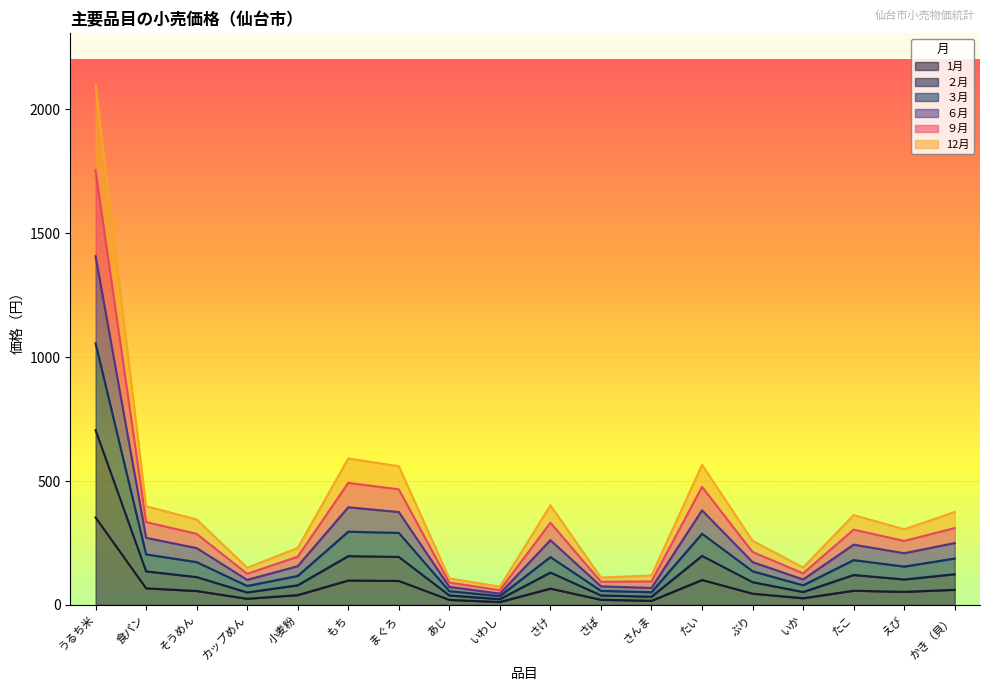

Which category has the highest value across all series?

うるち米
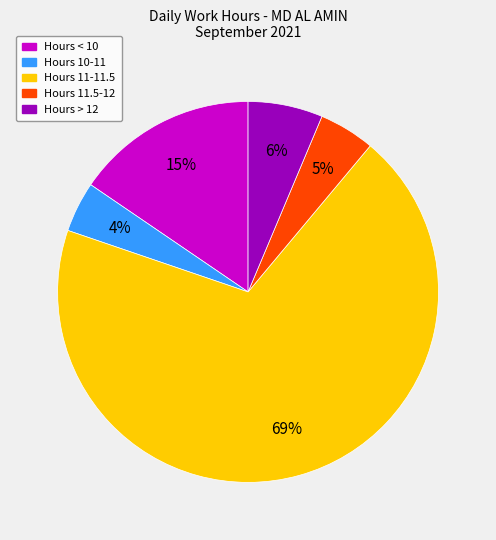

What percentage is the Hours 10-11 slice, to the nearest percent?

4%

+--

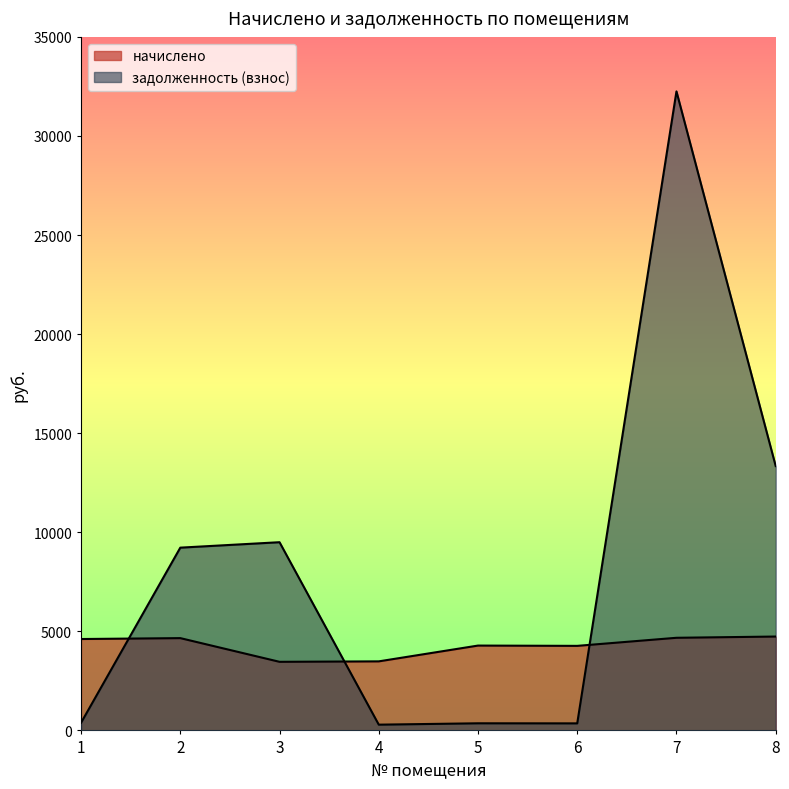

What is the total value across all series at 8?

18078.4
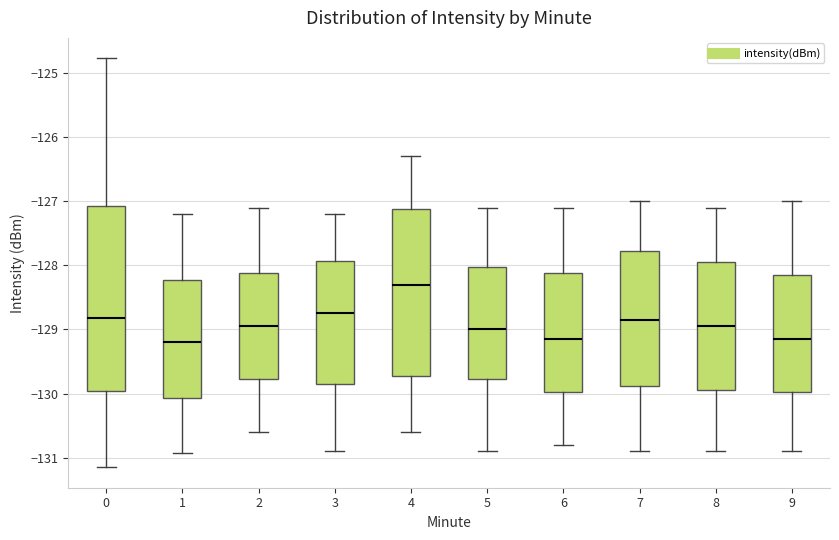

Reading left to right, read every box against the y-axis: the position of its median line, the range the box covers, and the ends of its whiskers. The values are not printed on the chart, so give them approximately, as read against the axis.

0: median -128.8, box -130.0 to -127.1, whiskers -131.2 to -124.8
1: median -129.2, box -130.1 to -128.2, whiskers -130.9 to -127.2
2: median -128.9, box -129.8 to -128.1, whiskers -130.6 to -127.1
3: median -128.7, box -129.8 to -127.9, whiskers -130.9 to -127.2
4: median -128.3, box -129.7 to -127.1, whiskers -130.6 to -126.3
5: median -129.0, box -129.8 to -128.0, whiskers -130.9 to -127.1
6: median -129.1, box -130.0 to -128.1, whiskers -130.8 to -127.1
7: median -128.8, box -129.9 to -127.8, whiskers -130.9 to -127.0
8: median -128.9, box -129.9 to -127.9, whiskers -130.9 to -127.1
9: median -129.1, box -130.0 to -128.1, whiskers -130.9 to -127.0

+--

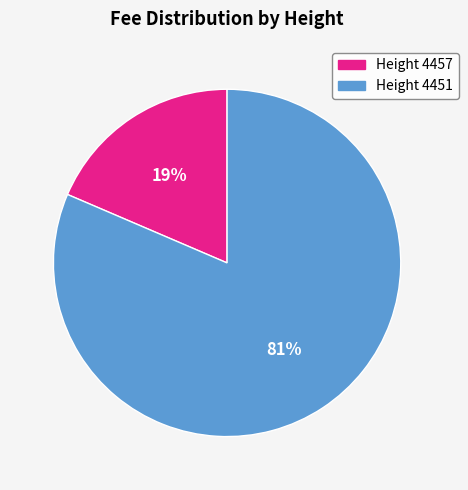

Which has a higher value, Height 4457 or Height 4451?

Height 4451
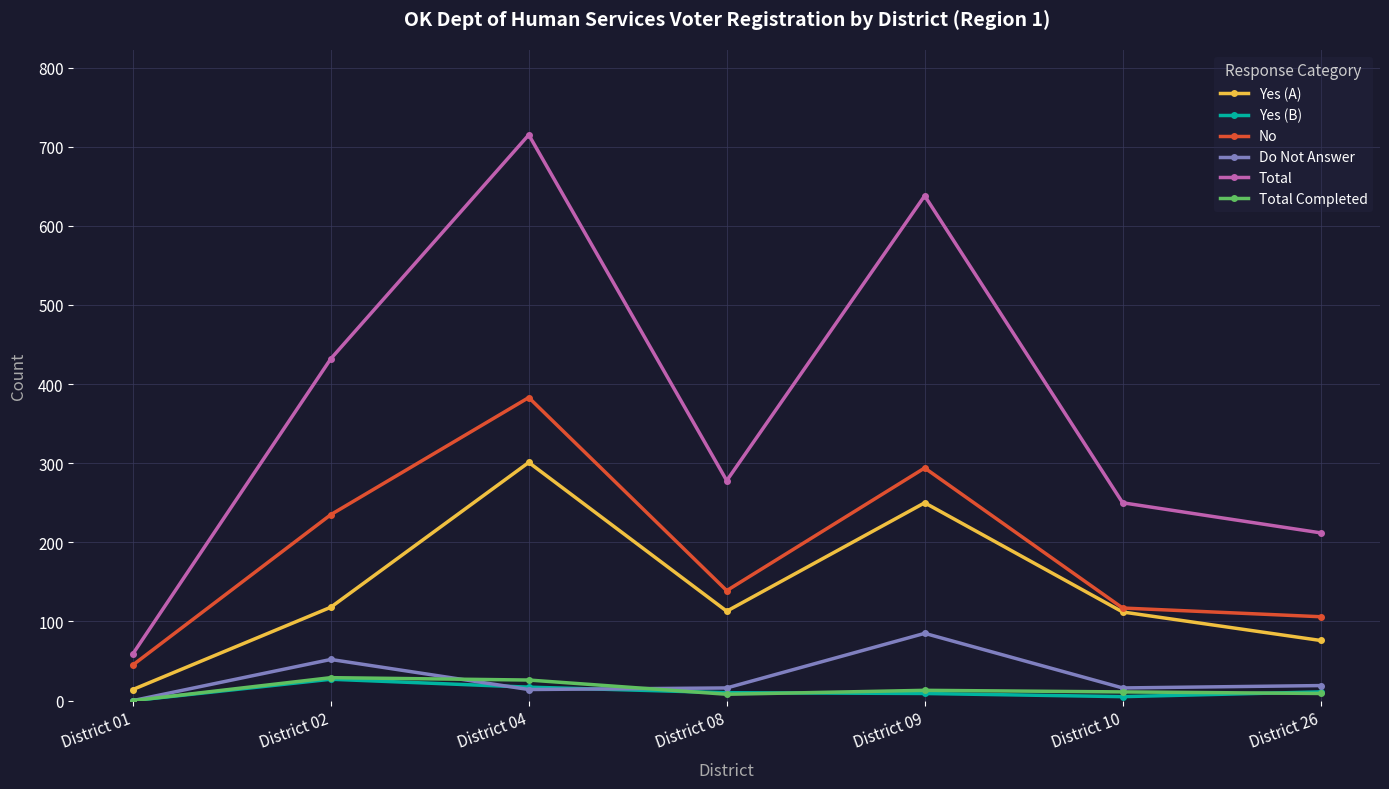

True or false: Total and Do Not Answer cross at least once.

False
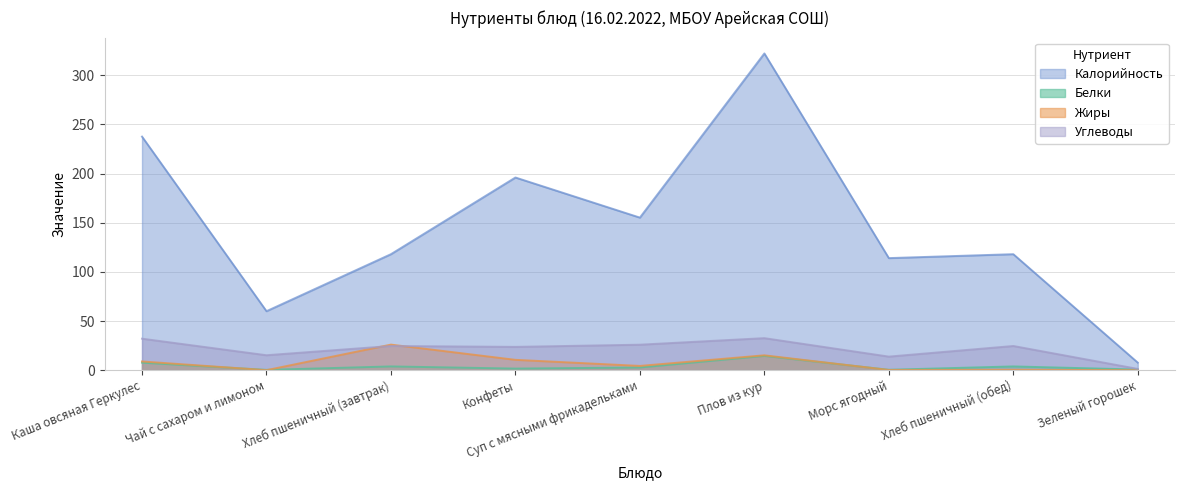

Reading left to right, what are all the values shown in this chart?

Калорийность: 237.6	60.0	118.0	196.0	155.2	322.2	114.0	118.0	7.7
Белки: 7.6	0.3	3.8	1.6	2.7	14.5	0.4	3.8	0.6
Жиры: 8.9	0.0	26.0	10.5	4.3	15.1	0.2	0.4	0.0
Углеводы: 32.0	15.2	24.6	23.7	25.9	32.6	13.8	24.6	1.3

+--

§ BRIEF:
Please pick out each line in the entries above that contains the word "Reading" and copy those lines.

§ RESPONSE TO THE TASK:
Reading left to right, read every box against the y-axis: the position of its median line, the range the box covers, and the ends of its whiskers. The values are not printed on the chart, so give them approximately, as read against the axis.
Reading left to right, what are all the values shown in this chart?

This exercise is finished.